Religious Dogma and “Death to the Zionists”
It would be unfair of me to not emphasize that we were shown a courteous and generous hospitality by all who hosted us and attended our presentations in Sana’a and in Aden. But beneath it all were the cultural roots and institutional structures of a society that had never escaped from a primitive tribalism, a social order of hierarchical benefactor and obedient servant in a web of favoritism, privilege, bribery, connections and factional loyalty. The ideas of individual rights, of individual autonomy and direction of one’s own life, of freedom of action and personal reward independent of the extended clan and tribal group into which one was born, were clearly words heard in visits to “the West,” but which had found no receptive soil in which to grow in the harsh collectivist terrain of Yemen.
This was reinforced by a religious dogma and rigidity of ritual, conduct, subservience, and near totalitarian control of mind and deed. On one of those nights of gracious entertainment at the home of one of our hosts, I got into a serious conversation with one of those young Yemeni businessmen who had earned his MBA at a prominent American institution of higher learning.
I asked him about the aggressive attitude of seemingly many in the Arab and Islamic world against Israel and the Jews. He assured me that he and “everyone else” in Yemen had nothing against the Jews. Indeed, before the conversion to Islam after 630 A.D., many of those living in what is now called Yemen had been practicing Jews, he insisted. The Jews, like the Arabs, were children of Abraham, but they had refused to accept the truth of Mohammad’s message.
No, it was not Judaism to which the Arab and Islamic world was opposed, it was Zionism, the insistence of imposing a “Jewish State” in the Arab world. Jews who wished to live in an “Arab Palestine” would be free to do so – under Arab and Islamic Law, of course. But the “Zionists” had to be driven into the sea, and their blood would run red in the rivers of Palestine and in the Mediterranean Sea, if they resisted reestablishment of the “true faith” in the “occupied lands” of the Arab people. He said all this in a calm and deliberative and even-toned voice that made it more disturbing than if he had raised his voice and waved his arms.
Recognizing the place of a guest in another’s home I held back from offering a description of the lives of Jews in Yemen in earlier centuries, when they were not allowed many types of contacts with Yemeni Muslims, had special taxes and surcharges imposed upon them, and were restricted in the occupations that they could follow as long as they refused to convert to the “one true faith.” Nor did I mention the violence in parts of Yemen against Jews in 1947, or the dozens who were killed in riots in Aden at that time. Or the terror that resulted in the expulsion of more than 50,000 Jews from Yemen after the declaration of the state of Israel in 1948. Nor did I remind him that the same pattern of violence, murder, property destruction, and expulsion was repeated in most other Arab countries at that time in the 1940s, whether or not the Jewish citizens of those countries were “Zionists” or not.

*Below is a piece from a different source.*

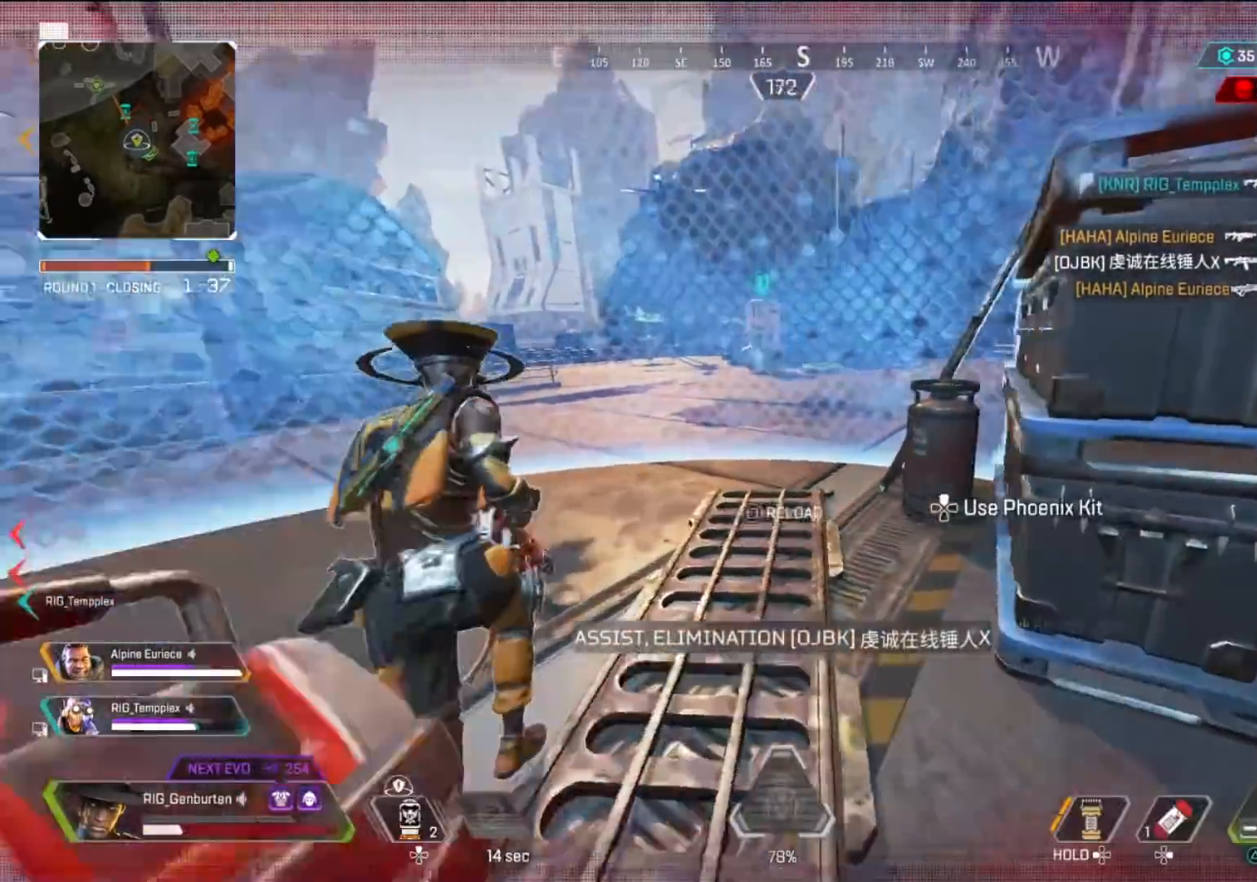
{"buttons": ["CROSS"], "left_stick": "up", "right_stick": "center", "events": [[17, "left_stick", "up-left"], [33, "DPAD_UP", "up"], [117, "DPAD_UP", "down"], [133, "left_stick", "up"], [150, "right_stick", "center"], [217, "DPAD_UP", "up"], [450, "CROSS", "down"]]}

The civil war that has enveloped Yemen in the last several years, with the accompanying violence, cruelty, and mass killings, and the intervention of other countries into that civil war in pursuit of their own regional “great power” politics, are all indicative of a land that “time forgot” in the grip of religious intolerance, a culture of political plunder, a society of clannish tribalism, and a philosophy of collectivism in which the individual is little and has no recognized life truly and only his own.
It shows what humanity is reduced to and how life is lived when a people have not been touched by the ideas of the Enlightenment and a philosophy of freedom.